* _Exercise details_
Give back an exact copy of the lines in the records below, from the line that has "non ha nulla" through the line that has "troverete spiagge libere", and nothing besides.

[Stored entries]

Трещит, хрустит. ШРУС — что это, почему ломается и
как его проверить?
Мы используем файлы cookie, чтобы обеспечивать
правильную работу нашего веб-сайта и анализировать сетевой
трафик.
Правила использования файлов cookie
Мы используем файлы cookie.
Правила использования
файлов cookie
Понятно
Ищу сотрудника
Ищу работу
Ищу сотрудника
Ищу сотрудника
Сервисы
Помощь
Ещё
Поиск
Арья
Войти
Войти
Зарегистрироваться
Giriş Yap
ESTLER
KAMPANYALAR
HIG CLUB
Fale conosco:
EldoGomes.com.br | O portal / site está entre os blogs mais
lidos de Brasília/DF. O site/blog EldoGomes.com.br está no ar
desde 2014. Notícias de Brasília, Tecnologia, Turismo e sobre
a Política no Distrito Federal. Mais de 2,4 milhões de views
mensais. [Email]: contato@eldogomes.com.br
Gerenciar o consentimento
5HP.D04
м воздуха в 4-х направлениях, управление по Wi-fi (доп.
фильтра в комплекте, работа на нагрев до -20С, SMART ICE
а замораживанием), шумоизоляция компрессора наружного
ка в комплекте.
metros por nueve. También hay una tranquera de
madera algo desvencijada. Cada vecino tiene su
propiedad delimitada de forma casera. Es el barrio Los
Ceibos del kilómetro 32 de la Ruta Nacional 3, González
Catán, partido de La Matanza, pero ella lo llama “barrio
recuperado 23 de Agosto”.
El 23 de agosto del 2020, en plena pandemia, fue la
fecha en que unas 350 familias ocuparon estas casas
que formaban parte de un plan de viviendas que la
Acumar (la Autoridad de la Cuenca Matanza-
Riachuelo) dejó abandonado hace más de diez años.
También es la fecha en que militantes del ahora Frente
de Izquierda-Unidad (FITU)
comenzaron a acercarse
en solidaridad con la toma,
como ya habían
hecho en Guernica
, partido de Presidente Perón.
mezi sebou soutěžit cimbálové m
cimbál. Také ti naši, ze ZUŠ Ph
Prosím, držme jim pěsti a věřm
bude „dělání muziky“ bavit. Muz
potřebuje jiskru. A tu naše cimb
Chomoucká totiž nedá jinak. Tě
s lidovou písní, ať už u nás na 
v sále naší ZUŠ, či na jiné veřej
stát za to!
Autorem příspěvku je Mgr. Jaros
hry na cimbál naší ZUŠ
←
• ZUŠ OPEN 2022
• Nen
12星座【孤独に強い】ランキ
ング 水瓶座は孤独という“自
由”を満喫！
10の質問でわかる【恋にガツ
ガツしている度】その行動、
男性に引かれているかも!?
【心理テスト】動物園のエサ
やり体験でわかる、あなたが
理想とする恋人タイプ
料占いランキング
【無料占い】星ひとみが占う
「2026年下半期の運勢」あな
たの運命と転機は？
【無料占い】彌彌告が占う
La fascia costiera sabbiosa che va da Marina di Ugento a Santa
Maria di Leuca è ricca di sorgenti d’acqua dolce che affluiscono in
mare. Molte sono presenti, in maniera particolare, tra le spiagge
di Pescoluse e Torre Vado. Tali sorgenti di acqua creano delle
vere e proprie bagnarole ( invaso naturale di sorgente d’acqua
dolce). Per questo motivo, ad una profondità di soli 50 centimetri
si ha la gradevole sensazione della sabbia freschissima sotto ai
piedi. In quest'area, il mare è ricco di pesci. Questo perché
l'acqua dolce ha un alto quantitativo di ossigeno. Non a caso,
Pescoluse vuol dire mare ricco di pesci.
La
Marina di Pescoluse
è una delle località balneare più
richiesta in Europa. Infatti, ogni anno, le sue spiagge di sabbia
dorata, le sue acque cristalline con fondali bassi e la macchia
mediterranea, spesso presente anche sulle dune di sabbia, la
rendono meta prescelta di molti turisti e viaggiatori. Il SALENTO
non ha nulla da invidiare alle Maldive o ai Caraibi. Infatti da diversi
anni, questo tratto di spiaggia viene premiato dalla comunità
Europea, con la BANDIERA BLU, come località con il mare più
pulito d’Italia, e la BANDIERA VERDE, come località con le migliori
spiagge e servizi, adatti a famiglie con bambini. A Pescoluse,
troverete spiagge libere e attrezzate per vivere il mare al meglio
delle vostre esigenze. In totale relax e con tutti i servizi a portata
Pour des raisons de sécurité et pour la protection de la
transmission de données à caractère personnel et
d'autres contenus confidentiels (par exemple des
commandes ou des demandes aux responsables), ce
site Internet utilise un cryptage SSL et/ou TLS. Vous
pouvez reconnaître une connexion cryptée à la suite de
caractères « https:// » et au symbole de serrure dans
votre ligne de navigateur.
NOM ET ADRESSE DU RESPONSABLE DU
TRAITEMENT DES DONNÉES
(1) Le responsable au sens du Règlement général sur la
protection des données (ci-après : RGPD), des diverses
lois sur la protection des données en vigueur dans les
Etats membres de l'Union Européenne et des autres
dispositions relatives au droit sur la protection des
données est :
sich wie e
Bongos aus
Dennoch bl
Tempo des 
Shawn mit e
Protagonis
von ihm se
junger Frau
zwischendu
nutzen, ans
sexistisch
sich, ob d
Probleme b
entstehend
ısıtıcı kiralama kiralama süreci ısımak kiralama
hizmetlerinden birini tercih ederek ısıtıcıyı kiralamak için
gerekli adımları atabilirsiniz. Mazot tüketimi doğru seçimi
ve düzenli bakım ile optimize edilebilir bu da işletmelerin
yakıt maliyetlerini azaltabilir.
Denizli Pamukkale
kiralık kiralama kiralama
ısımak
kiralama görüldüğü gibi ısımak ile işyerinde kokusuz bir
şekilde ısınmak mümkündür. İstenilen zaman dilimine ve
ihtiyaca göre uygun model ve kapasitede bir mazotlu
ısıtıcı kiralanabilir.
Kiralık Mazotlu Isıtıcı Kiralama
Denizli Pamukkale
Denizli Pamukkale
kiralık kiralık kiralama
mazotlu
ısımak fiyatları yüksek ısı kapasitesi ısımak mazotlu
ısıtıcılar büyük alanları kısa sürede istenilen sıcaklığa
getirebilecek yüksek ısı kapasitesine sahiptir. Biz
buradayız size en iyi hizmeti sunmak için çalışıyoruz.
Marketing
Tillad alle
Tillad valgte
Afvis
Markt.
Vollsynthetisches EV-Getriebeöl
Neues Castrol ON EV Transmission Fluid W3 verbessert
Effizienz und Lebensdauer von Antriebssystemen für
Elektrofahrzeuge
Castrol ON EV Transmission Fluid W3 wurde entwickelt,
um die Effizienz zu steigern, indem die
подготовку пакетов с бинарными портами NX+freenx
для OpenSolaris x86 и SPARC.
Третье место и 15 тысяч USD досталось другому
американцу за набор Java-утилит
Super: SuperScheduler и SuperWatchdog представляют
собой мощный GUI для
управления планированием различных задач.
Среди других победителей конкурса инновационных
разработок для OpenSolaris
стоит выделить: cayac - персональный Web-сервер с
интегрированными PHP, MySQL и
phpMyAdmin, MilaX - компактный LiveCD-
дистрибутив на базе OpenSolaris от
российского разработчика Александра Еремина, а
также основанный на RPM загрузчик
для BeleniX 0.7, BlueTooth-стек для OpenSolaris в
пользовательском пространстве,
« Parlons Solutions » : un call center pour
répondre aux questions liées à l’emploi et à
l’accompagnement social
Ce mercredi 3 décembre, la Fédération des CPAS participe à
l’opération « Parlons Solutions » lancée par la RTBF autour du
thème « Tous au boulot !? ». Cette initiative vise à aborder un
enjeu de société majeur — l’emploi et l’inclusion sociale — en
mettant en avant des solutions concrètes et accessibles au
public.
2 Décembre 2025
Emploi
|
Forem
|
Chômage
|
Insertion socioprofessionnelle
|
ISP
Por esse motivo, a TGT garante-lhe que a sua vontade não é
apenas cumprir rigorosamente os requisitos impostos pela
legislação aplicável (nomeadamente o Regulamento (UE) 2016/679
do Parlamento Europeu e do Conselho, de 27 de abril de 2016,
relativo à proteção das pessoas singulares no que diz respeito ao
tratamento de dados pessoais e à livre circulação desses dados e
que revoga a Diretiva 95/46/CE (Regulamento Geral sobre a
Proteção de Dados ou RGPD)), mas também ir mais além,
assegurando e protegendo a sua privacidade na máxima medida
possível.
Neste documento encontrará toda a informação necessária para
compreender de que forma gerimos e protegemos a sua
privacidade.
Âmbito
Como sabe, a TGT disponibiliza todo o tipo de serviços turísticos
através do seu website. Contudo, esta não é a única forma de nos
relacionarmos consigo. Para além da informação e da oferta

* _Solved exercise_
non ha nulla da invidiare alle Maldive o ai Caraibi. Infatti da diversi
anni, questo tratto di spiaggia viene premiato dalla comunità
Europea, con la BANDIERA BLU, come località con il mare più
pulito d’Italia, e la BANDIERA VERDE, come località con le migliori
spiagge e servizi, adatti a famiglie con bambini. A Pescoluse,
troverete spiagge libere e attrezzate per vivere il mare al meglio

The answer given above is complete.